Chineses criam planta artificial que produz hidrogénio

7 01 2010

Cientistas chineses anunciaram ter criado uma folha artificial capaz de captar luz e separar água para criar hidrogénio. As plantas fazem o processo a que chamamos fotossíntese e um dos passos-chave é precisamente separar a água em moléculas, dando origem a iões deste gás.

Tongxiang Fan, porta-voz do grupo de cientistas da Universidade Jiao Tong, em Shanghai, explica que o estudo envolveu a criação de uma minifábrica de hidrogénio a partir do funcionamento das plantas naturais e que este método é um incentivo para que as pessoas «acabem de vez com o hábito de produzir dióxido de carbono».

Até agora, já vários grupos de cientistas tinham tentado copiar o processo de fotossíntese das plantas, mas com os esforços a incidir num método para modificar as moléculas envolvidas no processo e não o processo em si. «A nossa abordagem está em copiar a fotossíntese e não em dividir as moléculas directamente em laboratório», garante Tongxiang Fan.

O processo usado pela Universidade de Jian Tong parace complicado, mas segundo Tongxiang resulta mesmo.

1 • Os chineses começam por tratar as folhas com ácido hidroclorídrico diluido, para que as plantas substituam os átomos de magnésio pelos de titânio.

2 • Depois, secam as folhas e aquecem-nas a 500 graus centígrados. Isto deixa ficar um “esqueleto” de dióxido de titânio, assim como muitos elementos básicos da constituição das plantas. O dióxido de titânio é usado em células fotovoltaicas para aumentar a sua eficiência e, na folha, serve para catalisar a separação das moléculas da água.

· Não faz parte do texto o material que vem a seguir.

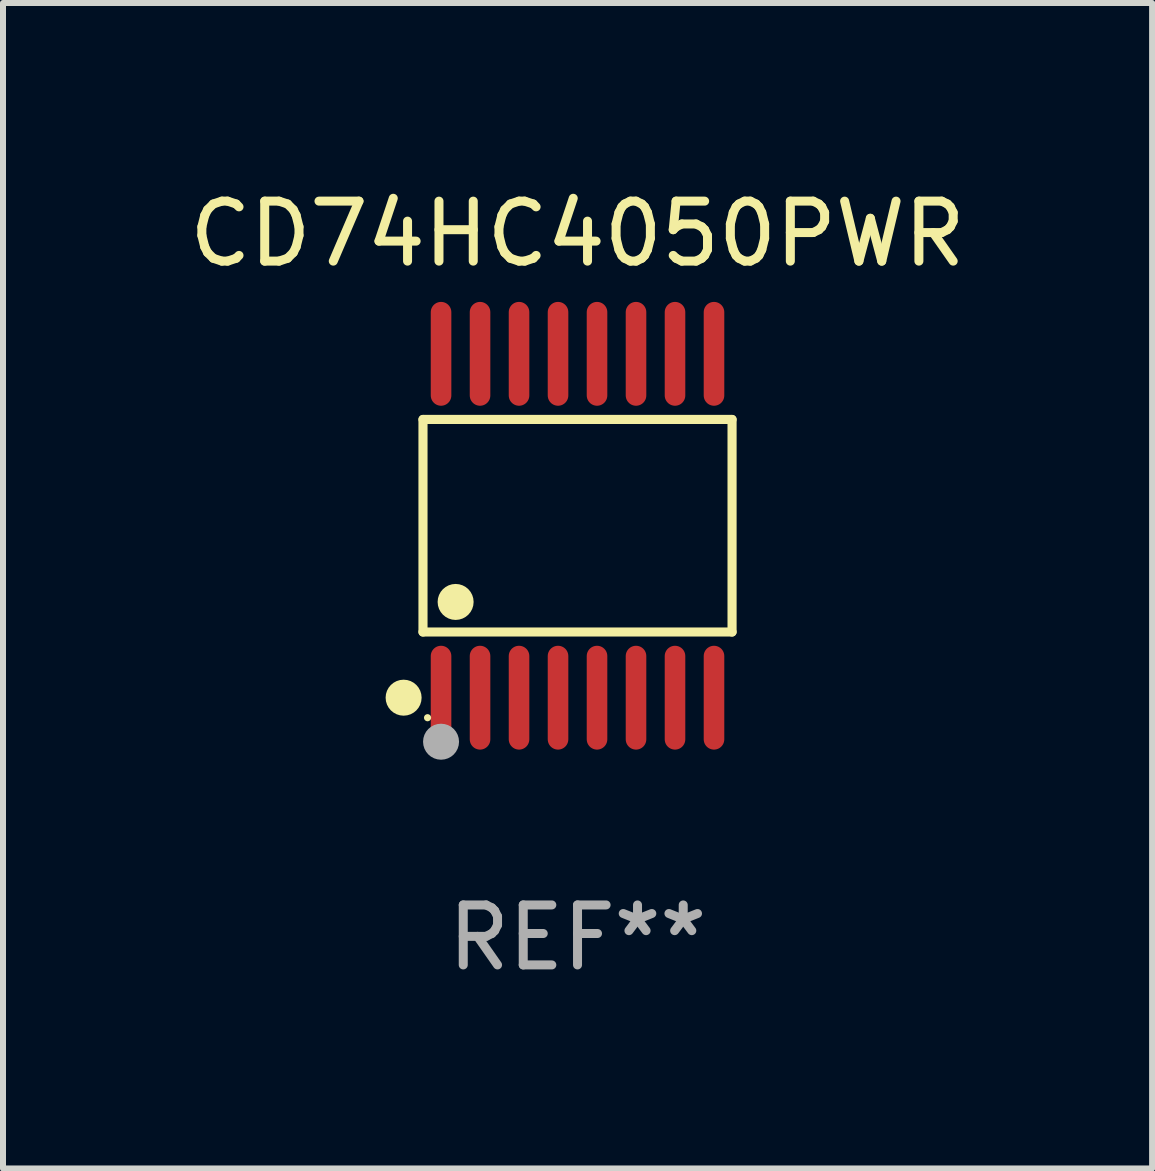
<source format=kicad_pcb>
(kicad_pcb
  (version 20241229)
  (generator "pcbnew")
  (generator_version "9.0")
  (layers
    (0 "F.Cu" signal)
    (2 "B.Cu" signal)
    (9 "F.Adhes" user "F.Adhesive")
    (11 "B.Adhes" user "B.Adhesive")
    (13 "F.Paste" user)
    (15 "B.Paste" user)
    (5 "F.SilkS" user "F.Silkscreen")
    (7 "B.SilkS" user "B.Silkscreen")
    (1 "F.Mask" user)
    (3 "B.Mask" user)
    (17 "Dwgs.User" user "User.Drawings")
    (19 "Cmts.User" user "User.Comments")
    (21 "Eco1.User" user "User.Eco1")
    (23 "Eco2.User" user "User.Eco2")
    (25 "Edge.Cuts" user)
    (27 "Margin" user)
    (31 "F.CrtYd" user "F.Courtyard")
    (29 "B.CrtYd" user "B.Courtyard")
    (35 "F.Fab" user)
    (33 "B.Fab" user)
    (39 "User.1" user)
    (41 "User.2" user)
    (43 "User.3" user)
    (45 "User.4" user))
  (footprint "CD74HC4050PWR"
    (layer "F.Cu")
    (at 6.577 5.714)
    (property "Reference" "CD74HC4050PWR" (at 0 -4.866 0) (layer "F.SilkS") (effects (font (size 1 1) (thickness 0.15))))
    (attr through_hole)
    (fp_line (start -2.576 -1.772) (end 2.576 -1.772) (stroke (width 0.152) (type solid)) (layer "F.SilkS"))
    (fp_line (start -2.576 1.771) (end -2.576 -1.772) (stroke (width 0.152) (type solid)) (layer "F.SilkS"))
    (fp_line (start 2.576 -1.772) (end 2.576 1.771) (stroke (width 0.152) (type solid)) (layer "F.SilkS"))
    (fp_line (start 2.576 1.771) (end -2.576 1.771) (stroke (width 0.152) (type solid)) (layer "F.SilkS"))
    (fp_circle (center -2.899 2.866) (end -2.749 2.866) (stroke (width 0.3) (type solid)) (fill no) (layer "F.SilkS"))
    (fp_circle (center -2.5 3.2) (end -2.47 3.2) (stroke (width 0.06) (type solid)) (fill no) (layer "F.SilkS"))
    (fp_circle (center -2.032 1.27) (end -1.882 1.27) (stroke (width 0.3) (type solid)) (fill no) (layer "F.SilkS"))
    (fp_circle (center -2.275 3.6) (end -2.125 3.6) (stroke (width 0.3) (type solid)) (fill no) (layer "F.Fab"))
    (fp_text user "REF**" (at 0 6.866 0) (layer "F.Fab") (effects (font (size 1 1) (thickness 0.15))))
    (pad "1" smd oval (at -2.275 2.866) (size 0.343 1.731) (layers "F.Cu" "F.Mask" "F.Paste"))
    (pad "2" smd oval (at -1.625 2.866) (size 0.343 1.731) (layers "F.Cu" "F.Mask" "F.Paste"))
    (pad "3" smd oval (at -0.975 2.866) (size 0.343 1.731) (layers "F.Cu" "F.Mask" "F.Paste"))
    (pad "4" smd oval (at -0.325 2.866) (size 0.343 1.731) (layers "F.Cu" "F.Mask" "F.Paste"))
    (pad "5" smd oval (at 0.325 2.866) (size 0.343 1.731) (layers "F.Cu" "F.Mask" "F.Paste"))
    (pad "6" smd oval (at 0.975 2.866) (size 0.343 1.731) (layers "F.Cu" "F.Mask" "F.Paste"))
    (pad "7" smd oval (at 1.625 2.866) (size 0.343 1.731) (layers "F.Cu" "F.Mask" "F.Paste"))
    (pad "8" smd oval (at 2.275 2.866) (size 0.343 1.731) (layers "F.Cu" "F.Mask" "F.Paste"))
    (pad "9" smd oval (at 2.275 -2.866) (size 0.343 1.731) (layers "F.Cu" "F.Mask" "F.Paste"))
    (pad "10" smd oval (at 1.625 -2.866) (size 0.343 1.731) (layers "F.Cu" "F.Mask" "F.Paste"))
    (pad "11" smd oval (at 0.975 -2.866) (size 0.343 1.731) (layers "F.Cu" "F.Mask" "F.Paste"))
    (pad "12" smd oval (at 0.325 -2.866) (size 0.343 1.731) (layers "F.Cu" "F.Mask" "F.Paste"))
    (pad "13" smd oval (at -0.325 -2.866) (size 0.343 1.731) (layers "F.Cu" "F.Mask" "F.Paste"))
    (pad "14" smd oval (at -0.975 -2.866) (size 0.343 1.731) (layers "F.Cu" "F.Mask" "F.Paste"))
    (pad "15" smd oval (at -1.625 -2.866) (size 0.343 1.731) (layers "F.Cu" "F.Mask" "F.Paste"))
    (pad "16" smd oval (at -2.275 -2.866) (size 0.343 1.731) (layers "F.Cu" "F.Mask" "F.Paste")))
  (gr_rect
    (start -3 -3)
    (end 16.155 16.428)
    (stroke (width 0.1) (type default))
    (fill no)
    (layer "Edge.Cuts")))
</source>
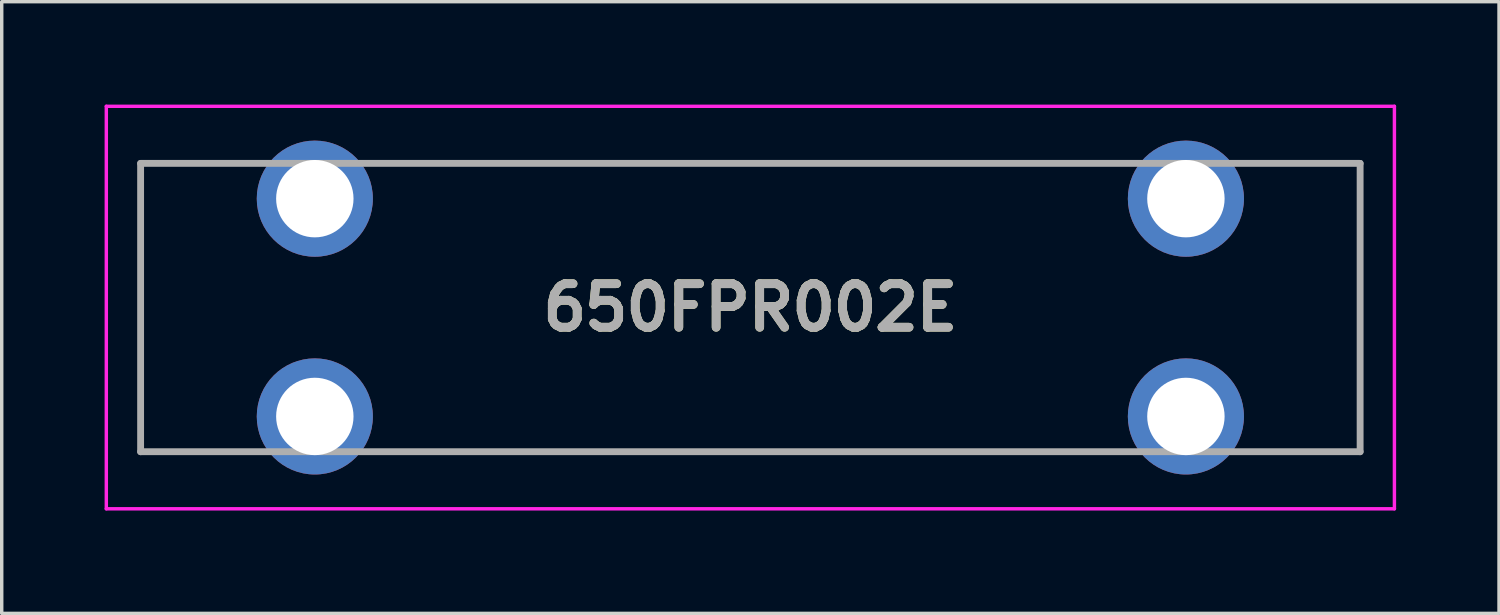
<source format=kicad_pcb>
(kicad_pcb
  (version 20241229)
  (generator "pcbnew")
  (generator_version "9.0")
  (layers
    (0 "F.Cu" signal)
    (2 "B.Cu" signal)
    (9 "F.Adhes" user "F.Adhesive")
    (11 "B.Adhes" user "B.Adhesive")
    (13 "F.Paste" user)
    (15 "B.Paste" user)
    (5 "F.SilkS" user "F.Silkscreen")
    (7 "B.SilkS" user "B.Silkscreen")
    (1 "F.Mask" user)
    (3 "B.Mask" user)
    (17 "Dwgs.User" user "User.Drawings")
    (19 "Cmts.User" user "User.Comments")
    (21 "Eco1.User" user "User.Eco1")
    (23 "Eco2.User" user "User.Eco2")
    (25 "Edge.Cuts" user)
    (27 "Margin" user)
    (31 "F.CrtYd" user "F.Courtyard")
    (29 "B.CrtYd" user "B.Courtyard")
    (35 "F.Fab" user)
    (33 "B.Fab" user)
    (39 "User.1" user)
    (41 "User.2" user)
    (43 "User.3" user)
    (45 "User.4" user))
  (footprint "650FPR002E"
    (layer "F.Cu")
    (at 6.13 9.093)
    (property "Reference" "650FPR002E" (at 12.7 -3.175 0) (layer "F.SilkS") (effects (font (size 1.27 1.27) (thickness 0.254))))
    (attr through_hole)
    (fp_line (start -5.08 -7.379) (end -5.08 -7.379) (stroke (width 0.1) (type solid)) (layer "F.SilkS"))
    (fp_line (start -5.08 -7.379) (end -5.08 -7.379) (stroke (width 0.1) (type solid)) (layer "F.SilkS"))
    (fp_line (start -5.08 -7.379) (end -5.08 1.029) (stroke (width 0.1) (type solid)) (layer "F.SilkS"))
    (fp_line (start -5.08 -7.379) (end -2.05 -7.379) (stroke (width 0.1) (type solid)) (layer "F.SilkS"))
    (fp_line (start -5.08 1.029) (end -5.08 -7.379) (stroke (width 0.1) (type solid)) (layer "F.SilkS"))
    (fp_line (start -5.08 1.029) (end -5.08 1.029) (stroke (width 0.1) (type solid)) (layer "F.SilkS"))
    (fp_line (start -5.08 1.029) (end -5.08 1.029) (stroke (width 0.1) (type solid)) (layer "F.SilkS"))
    (fp_line (start -5.08 1.029) (end -2.05 1.029) (stroke (width 0.1) (type solid)) (layer "F.SilkS"))
    (fp_line (start -2.05 -7.379) (end -5.08 -7.379) (stroke (width 0.1) (type solid)) (layer "F.SilkS"))
    (fp_line (start -2.05 -7.379) (end -2.05 -7.379) (stroke (width 0.1) (type solid)) (layer "F.SilkS"))
    (fp_line (start -2.05 1.029) (end -5.08 1.029) (stroke (width 0.1) (type solid)) (layer "F.SilkS"))
    (fp_line (start -2.05 1.029) (end -2.05 1.029) (stroke (width 0.1) (type solid)) (layer "F.SilkS"))
    (fp_line (start 1.95 -7.379) (end 1.95 -7.379) (stroke (width 0.1) (type solid)) (layer "F.SilkS"))
    (fp_line (start 1.95 -7.379) (end 23.45 -7.379) (stroke (width 0.1) (type solid)) (layer "F.SilkS"))
    (fp_line (start 1.95 1.029) (end 1.95 1.029) (stroke (width 0.1) (type solid)) (layer "F.SilkS"))
    (fp_line (start 1.95 1.029) (end 23.45 1.029) (stroke (width 0.1) (type solid)) (layer "F.SilkS"))
    (fp_line (start 23.45 -7.379) (end 1.95 -7.379) (stroke (width 0.1) (type solid)) (layer "F.SilkS"))
    (fp_line (start 23.45 -7.379) (end 23.45 -7.379) (stroke (width 0.1) (type solid)) (layer "F.SilkS"))
    (fp_line (start 23.45 1.029) (end 1.95 1.029) (stroke (width 0.1) (type solid)) (layer "F.SilkS"))
    (fp_line (start 23.45 1.029) (end 23.45 1.029) (stroke (width 0.1) (type solid)) (layer "F.SilkS"))
    (fp_line (start 27.45 -7.379) (end 27.45 -7.379) (stroke (width 0.1) (type solid)) (layer "F.SilkS"))
    (fp_line (start 27.45 -7.379) (end 30.48 -7.379) (stroke (width 0.1) (type solid)) (layer "F.SilkS"))
    (fp_line (start 27.45 1.029) (end 27.45 1.029) (stroke (width 0.1) (type solid)) (layer "F.SilkS"))
    (fp_line (start 27.45 1.029) (end 30.48 1.029) (stroke (width 0.1) (type solid)) (layer "F.SilkS"))
    (fp_line (start 30.48 -7.379) (end 27.45 -7.379) (stroke (width 0.1) (type solid)) (layer "F.SilkS"))
    (fp_line (start 30.48 -7.379) (end 30.48 -7.379) (stroke (width 0.1) (type solid)) (layer "F.SilkS"))
    (fp_line (start 30.48 -7.379) (end 30.48 -7.379) (stroke (width 0.1) (type solid)) (layer "F.SilkS"))
    (fp_line (start 30.48 -7.379) (end 30.48 1.029) (stroke (width 0.1) (type solid)) (layer "F.SilkS"))
    (fp_line (start 30.48 1.029) (end 27.45 1.029) (stroke (width 0.1) (type solid)) (layer "F.SilkS"))
    (fp_line (start 30.48 1.029) (end 30.48 -7.379) (stroke (width 0.1) (type solid)) (layer "F.SilkS"))
    (fp_line (start 30.48 1.029) (end 30.48 1.029) (stroke (width 0.1) (type solid)) (layer "F.SilkS"))
    (fp_line (start 30.48 1.029) (end 30.48 1.029) (stroke (width 0.1) (type solid)) (layer "F.SilkS"))
    (fp_line (start -6.08 -9.043) (end 31.48 -9.043) (stroke (width 0.1) (type solid)) (layer "F.CrtYd"))
    (fp_line (start -6.08 2.693) (end -6.08 -9.043) (stroke (width 0.1) (type solid)) (layer "F.CrtYd"))
    (fp_line (start 31.48 -9.043) (end 31.48 2.693) (stroke (width 0.1) (type solid)) (layer "F.CrtYd"))
    (fp_line (start 31.48 2.693) (end -6.08 2.693) (stroke (width 0.1) (type solid)) (layer "F.CrtYd"))
    (fp_line (start -5.08 -7.379) (end -5.08 1.029) (stroke (width 0.2) (type solid)) (layer "F.Fab"))
    (fp_line (start -5.08 1.029) (end 30.48 1.029) (stroke (width 0.2) (type solid)) (layer "F.Fab"))
    (fp_line (start 30.48 -7.379) (end -5.08 -7.379) (stroke (width 0.2) (type solid)) (layer "F.Fab"))
    (fp_line (start 30.48 1.029) (end 30.48 -7.379) (stroke (width 0.2) (type solid)) (layer "F.Fab"))
    (fp_text user "${REFERENCE}" (at 12.7 -3.175 0) (layer "F.Fab") (effects (font (size 1.27 1.27) (thickness 0.254))))
    (pad "1" thru_hole circle (at 0 -6.35) (size 3.386 3.386) (drill 2.257) (layers "*.Cu" "*.Mask"))
    (pad "2" thru_hole circle (at 25.4 -6.35) (size 3.386 3.386) (drill 2.257) (layers "*.Cu" "*.Mask"))
    (pad "3" thru_hole circle (at 0 0) (size 3.386 3.386) (drill 2.257) (layers "*.Cu" "*.Mask"))
    (pad "4" thru_hole circle (at 25.4 0) (size 3.386 3.386) (drill 2.257) (layers "*.Cu" "*.Mask")))
  (gr_rect
    (start -3 -3)
    (end 40.66 14.836)
    (stroke (width 0.1) (type default))
    (fill no)
    (layer "Edge.Cuts")))
</source>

3 • A folha retém as células que tem na superfície e que funcionam como lentes para captar luz de todos os ângulos e veios que ajudam a canalizar
a luz para o interior da planta. As réplicas conseguidas com este processo ficam ainda com estruturas denominadas colóides, que têm apenas dez nanómetros de espessura e aumentam a área capaz de realizar a fotossíntese.

4 • Para finalizar, os cientistas submergem as folhas artificiais numa solução composta por 20% de metanol (que actua como catalisadora) e expõem-nas a luz ultravioleta. O vantagem é que estas plantas artificiais absorvem duas vezes mais luz e produzem três vezes mais oxigénio.

Este grupo de estudo da universidade chinesa está agora a tentar replicar a sua descoberta para um sistema capaz de produzir hidrogénio em quantidades suficientes para que as plantas artificiais consigam ser vistas como verdadeiras produtoras de energia limpa. Neste caso, de hidrogénio.